Task to carry out: Return each line in the rows below that contains the string "Where", treating uppercase and lowercase letters as different.

Extracted information:
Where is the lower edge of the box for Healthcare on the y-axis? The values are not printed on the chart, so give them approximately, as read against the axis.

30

...

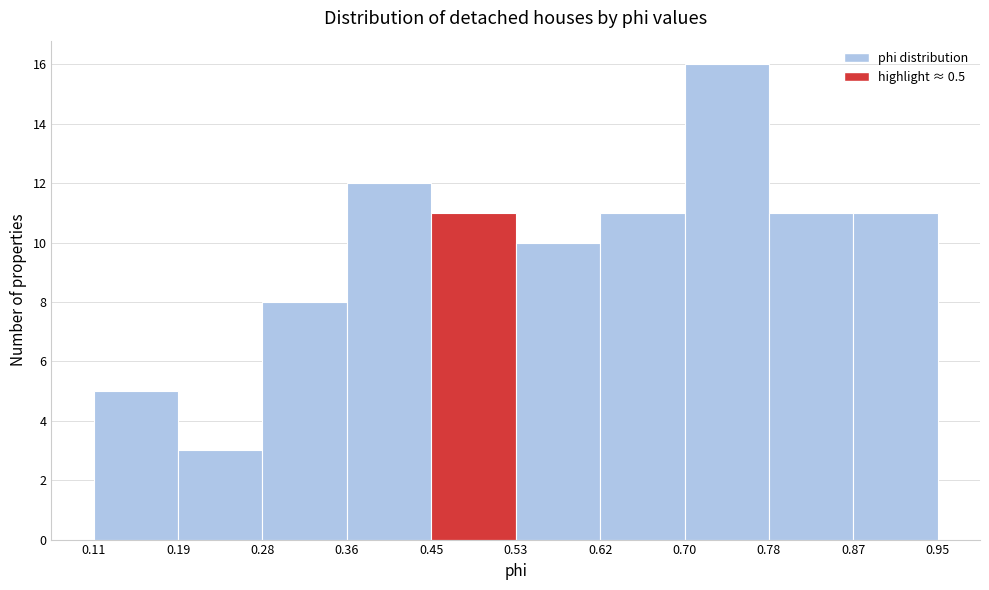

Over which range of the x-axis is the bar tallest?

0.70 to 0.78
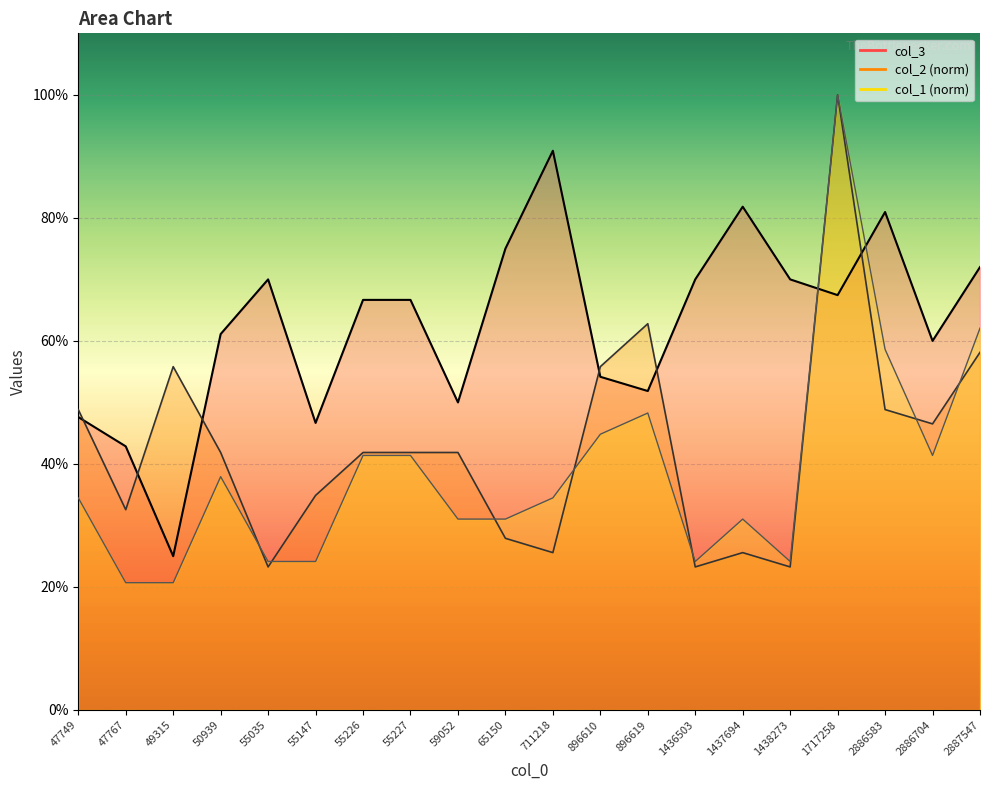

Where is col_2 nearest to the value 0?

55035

Reply:
Where is the lower edge of the box for Healthcare on the y-axis? The values are not printed on the chart, so give them approximately, as read against the axis.
Where is col_2 nearest to the value 0?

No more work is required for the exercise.